Following the examination on voir dire, the trial court concluded the venireman “was very sure and very clear in his answers, it would not affect him in any way, *65and he wouldn’t automatically believe what they said.” The trial court watched the venireman closely and found no equivocation in his answers. Defendant’s attorney, in moving to strike the venireman, admitted the venireman had not equivocated in his responses. Defense counsel’s objection was based on her feeling that in spite of his answers, the venireman just could not be fair. Our review of the voir dire examination fails to reveal a clearly expressed doubt by the venireman that he could accord defendant a fair and impartial trial. The court did not abuse its discretion in refusing to strike the venireman for cause. State v. Murphy, 610 S.W.2d 382, 389 (Mo.App.1980).

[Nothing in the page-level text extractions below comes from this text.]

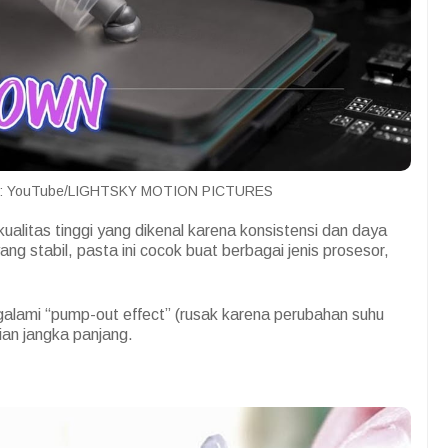
r: YouTube/LIGHTSKY MOTION PICTURES
alitas tinggi yang dikenal karena konsistensi dan daya
ng stabil, pasta ini cocok buat berbagai jenis prosesor,
lami “pump-out effect” (rusak karena perubahan suhu
ian jangka panjang.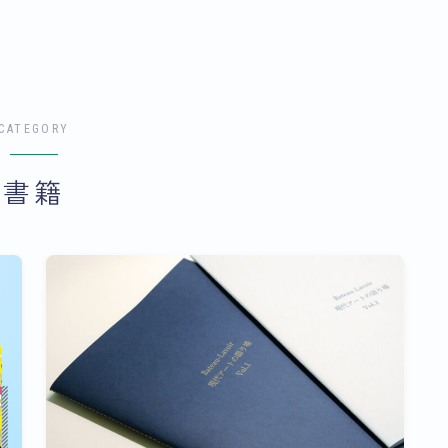
CATEGORY
書籍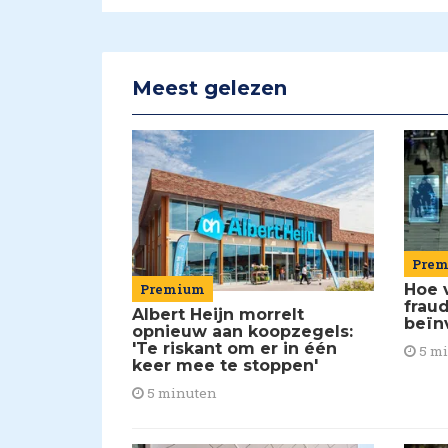
Meest gelezen
Pre
Premium
Hoe 
frau
Albert Heijn morrelt
beïn
opnieuw aan koopzegels:
'Te riskant om er in één
5 m
keer mee te stoppen'
5 minuten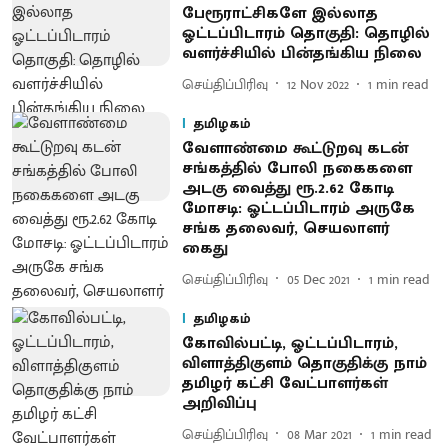
பேரூராட்சிகளே இல்லாத
ஓட்டப்பிடாரம் தொகுதி: தொழில்
வளர்ச்சியில் பின்தங்கிய நிலை
செய்திப்பிரிவு
12 Nov 2022
1
min read
தமிழகம்
வேளாண்மை கூட்டுறவு கடன்
சங்கத்தில் போலி நகைகளை
அடகு வைத்து ரூ.2.62 கோடி
மோசடி: ஓட்டப்பிடாரம் அருகே
சங்க தலைவர், செயலாளர்
கைது
செய்திப்பிரிவு
05 Dec 2021
1
min read
தமிழகம்
கோவில்பட்டி, ஓட்டப்பிடாரம்,
விளாத்திகுளம் தொகுதிக்கு நாம்
தமிழர் கட்சி வேட்பாளர்கள்
அறிவிப்பு
செய்திப்பிரிவு
08 Mar 2021
1
min read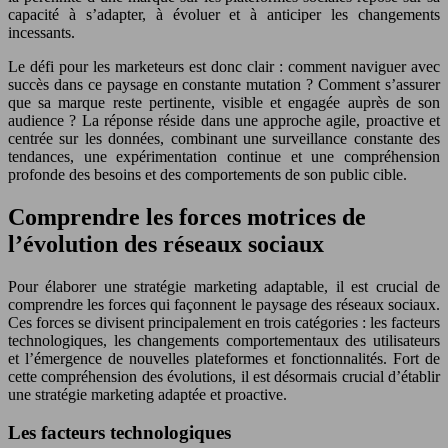
capacité à s’adapter, à évoluer et à anticiper les changements
incessants.
Le défi pour les marketeurs est donc clair : comment naviguer avec
succès dans ce paysage en constante mutation ? Comment s’assurer
que sa marque reste pertinente, visible et engagée auprès de son
audience ? La réponse réside dans une approche agile, proactive et
centrée sur les données, combinant une surveillance constante des
tendances, une expérimentation continue et une compréhension
profonde des besoins et des comportements de son public cible.
Comprendre les forces motrices de
l’évolution des réseaux sociaux
Pour élaborer une stratégie marketing adaptable, il est crucial de
comprendre les forces qui façonnent le paysage des réseaux sociaux.
Ces forces se divisent principalement en trois catégories : les facteurs
technologiques, les changements comportementaux des utilisateurs
et l’émergence de nouvelles plateformes et fonctionnalités. Fort de
cette compréhension des évolutions, il est désormais crucial d’établir
une stratégie marketing adaptée et proactive.
Les facteurs technologiques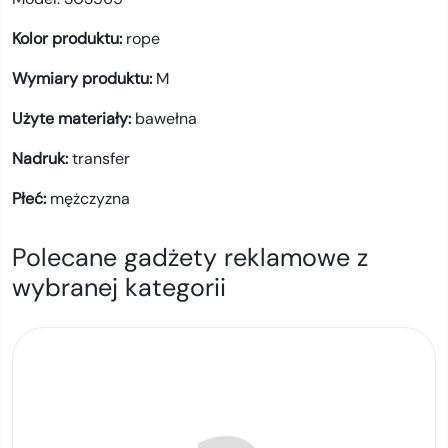
Kolor produktu:
rope
Wymiary produktu:
M
Użyte materiały:
bawełna
Nadruk:
transfer
Płeć:
mężczyzna
Polecane gadżety reklamowe z
wybranej kategorii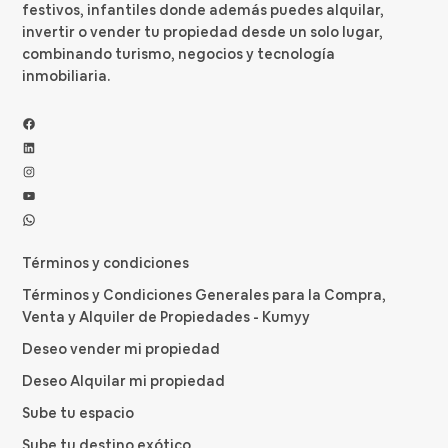
festivos, infantiles donde además puedes alquilar,
invertir o vender tu propiedad desde un solo lugar,
combinando turismo, negocios y tecnología
inmobiliaria.
Facebook
LinkedIn
Instagram
YouTube
WhatsApp
Términos y condiciones
Términos y Condiciones Generales para la Compra,
Venta y Alquiler de Propiedades - Kumyy
Deseo vender mi propiedad
Deseo Alquilar mi propiedad
Sube tu espacio
Sube tu destino exótico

Finally, appellant complains of the grand jury selection process in the City of St. Louis. Although the defendant’s new trial was based on an information in lieu of an indictment, he challenges the validity of the indictment of the first trial, because, he argues, it supplied the underlying probable cause for the substituted information. Appellant asks that we take judicial notice of State v. Lawrence Payne, 639 S.W.2d 597 (Mo. pending) and concedes the decision in that case, when handed down, should govern disposition of this issue. The issue in Payne, relevant to this case, was consolidated with State v. Baker, 636 S.W.2d 902 (Mo.banc, 1982). The court in Baker upheld the grand jury and grand jury foreman selection process contested here and in Payne.
Judgment affirmed.
REINHARD, P.J., and SNYDER, J., concur.